START INPUT RECORDS
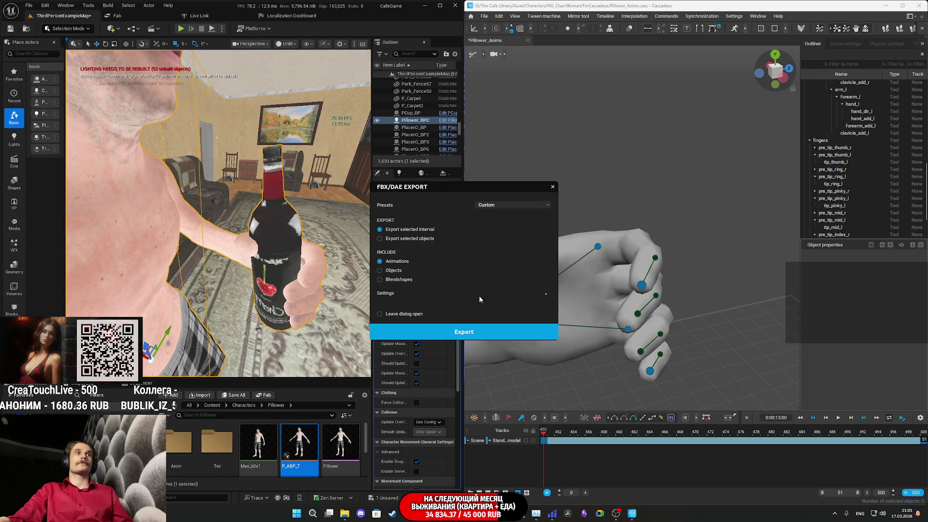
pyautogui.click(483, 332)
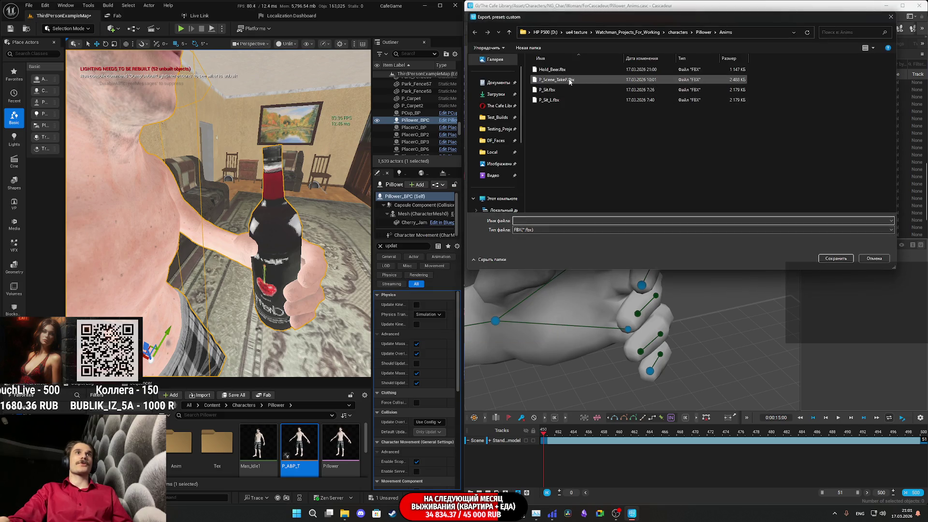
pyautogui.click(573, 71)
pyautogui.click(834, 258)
END INPUT RECORDS
START INPUT RECORDS
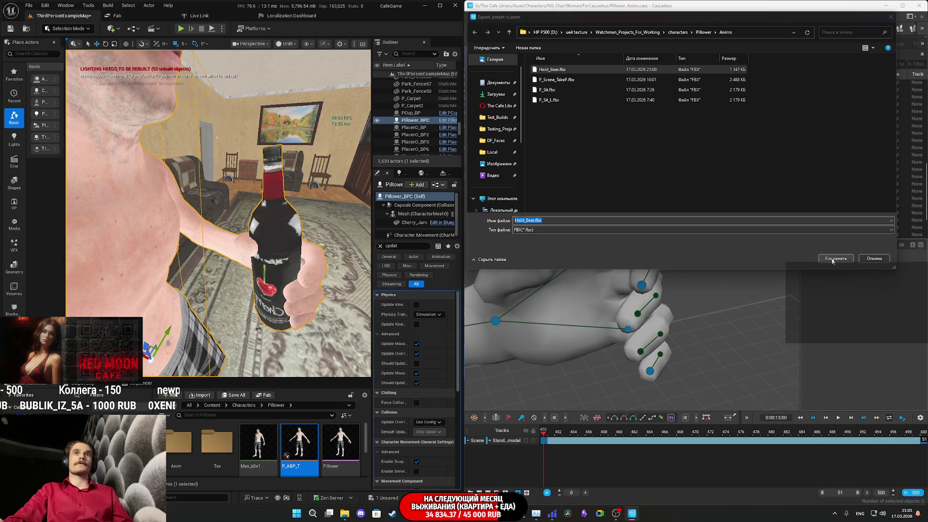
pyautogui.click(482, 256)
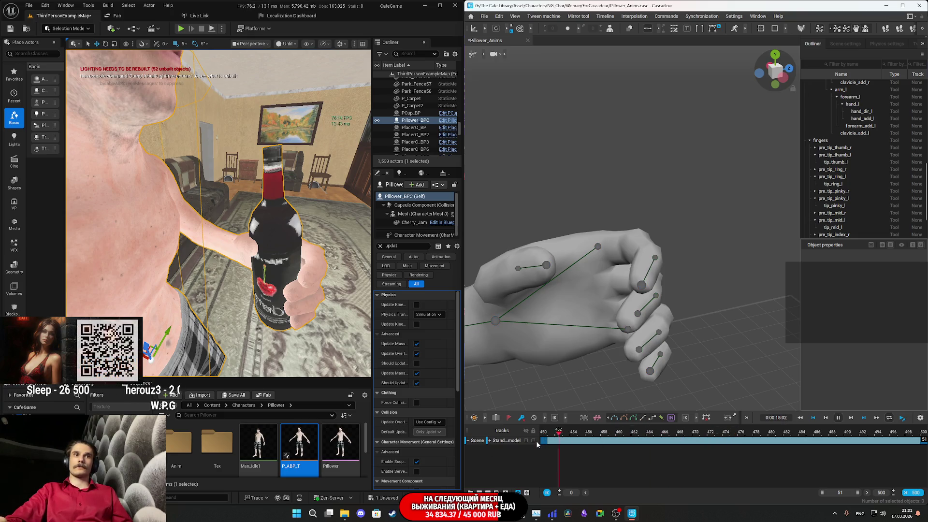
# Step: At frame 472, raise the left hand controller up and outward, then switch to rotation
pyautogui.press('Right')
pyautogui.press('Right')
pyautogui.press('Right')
END INPUT RECORDS
How many lines of the data above include the word "click"? Only that number should be returned.

TASK OUTPUT
4